Workshop on Network-I/O Convergence: Experience, Lessons, Implications (NICELI)

Invited Talks and Presentations


09:15-10:15 Invited Talk:
David R. Cheriton, Stanford University

Network-I/O Convergence in "Too Fast" Networks: Threats and Countermeasures

Network-I/O convergence, in the broad sense, has been part of computer communication from the earliest times; for instance, networks were used as an alternative to tape I/O. Similarly, file I/O has been a major use of LANs since the advent of Ethernet. The new development is "too fast" networks -- 10 Gbps networks that operate so close to memory system speeds that software protocol processing cannot reasonably checksum, encrypt, deliver and filter in-bound network traffic. The "too fast" network actually threatens network I/O convergence, because software-oriented protocol stacks are difficult or expensive to support in hardware, especially compared to hardware-oriented protocols such as Infiniband. And if you do not support protocols in hardware, host resources are at risk. In this talk, I explore these threats, and consider counter-measures based on refactoring general-purpose protocol design into a hardware layer and a software layer.

Photo of David Cheriton

David Cheriton is a Professor of Computer Science and Electrical Engineering at Stanford University. His research includes the areas of high-performance scalable distributed systems, Internet architecture and protocols, and hardware-software interaction, particularly at the operating system level. He was the chief designer of the V Distributed system, the VMTP protocol, and the ParaDiGM scalable multiprocessor architecture. Prof. Cheriton was co-founder of Granite Systems, a leading developer of Gigabit Ethernet products, acquired lock, stock, and barrel by Cisco Systems, where he is now a (part-time) technical advisor. Prof. Cheriton received his Ph.D. in Computer Science from the University of Waterloo in 1978. For the past 22 years, he has been at Stanford. Most recently, he is a technical advisor with Google.com, VMware, Kleiner-Perkins, Caufield and Byers, and a few stealth efforts.


13:00-13:45 Invited talk:
Wu-chun Feng, Los Alamos National Laboratory & The Ohio State University

Bridging the Disconnect Between the Network and Large-Scale Scientific Applications

Today we have a cornucopia of high-speed networking solutions -- Myrinet, Quadrics, InfiniBand, SCI, and 10-Gigabit Ethernet. But do these networking technologies meet the needs of large-scale scientific applications, such as astrophysics, bioinformatics, and global climate modeling? With end-to-end latency approaching the sub-microsecond range and end-to-end throughput approaching 10 Gb/s in a system-area network, one might think that this problem is solved. However, although bandwidth and latency are important performance metrics, our experiences with application scientists, particularly after the launch of our Green Destiny cluster (http://sss.lanl.gov), indicate that their requirements are more extensive than what system researchers think, e.g.,

  • Out-of-box performance that matches what a network wizard can achieve.
  • Performance metrics that encompass more than bandwidth and latency, e.g., price/performance ratio, reliable QoS, automatic adaptation when migrating from a dedicated network to a shared network.
  • A consistent network interface that does not require an application to be re-coded to use in different network environments.
  • Tools that allow large-scale applications to self-configure based on processor speed, memory bandwidth, disk I/O, and network speed.
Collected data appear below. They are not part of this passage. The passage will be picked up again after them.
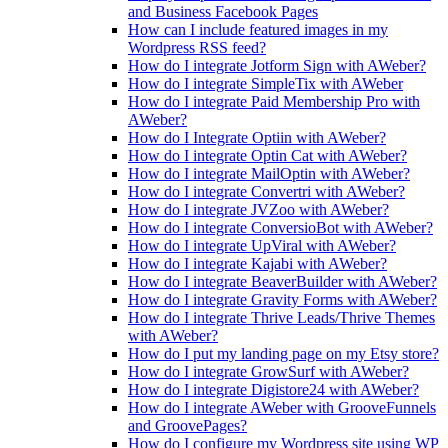
and Business Facebook Pages
How can I include featured images in my
Wordpress RSS feed?
How do I integrate Jotform Sign with AWeber?
How do I integrate SimpleTix with AWeber
How do I integrate Paid Membership Pro with
AWeber?
How do I Integrate Optiin with AWeber?
How do I integrate Optin Cat with AWeber?
How do I integrate MailOptin with AWeber?
How do I integrate Convertri with AWeber?
How do I integrate JVZoo with AWeber?
How do I integrate ConversioBot with AWeber?
How do I integrate UpViral with AWeber?
How do I integrate Kajabi with AWeber?
How do I integrate BeaverBuilder with AWeber?
How do I integrate Gravity Forms with AWeber?
How do I integrate Thrive Leads/Thrive Themes
with AWeber?
How do I put my landing page on my Etsy store?
How do I integrate GrowSurf with AWeber?
How do I integrate Digistore24 with AWeber?
How do I integrate AWeber with GrooveFunnels
and GroovePages?
How do I configure my Wordpress site using WP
My talk will elaborate on the challenges of achieving these requirements across a multitude of networking environments.

Photo of Wu-chun Feng

Dr. Wu-chun Feng is a technical staff member and team leader of Research & Development in Advanced Network Technology (RADIANT) in the Computer & Computational Sciences Division at Los Alamos National Laboratory (LANL) and an adjunct professor at the Ohio State University. He is also a fellow of the Los Alamos Computer Science Institute and the founder and director of the Advanced Summer Curriculum for Emerging Network Technologies (ASCENT).

Dr. Feng joined LANL in 1998, where he has been conducting research in high-performance networking and computing. In that span of time, he has established a respected record of over 50 journal and conference publications and has given over 20 invited talks and colloquia. Most recently, CNN and the New York Times reported on his revolutionary new supercomputer dubbed Green Destiny, and several news media outlets covered his team's breaking of the Internet2 Land Speed Record with a single TCP/IP stream.

He received a B.S. in Electrical & Computer Engineering and Music (Honors) and an M.S. in Computer Engineering from the Pennsylvania State University in 1988 and 1990, respectively. He earned a Ph.D. in Computer Science from the University of Illinois at Urbana-Champaign in 1996.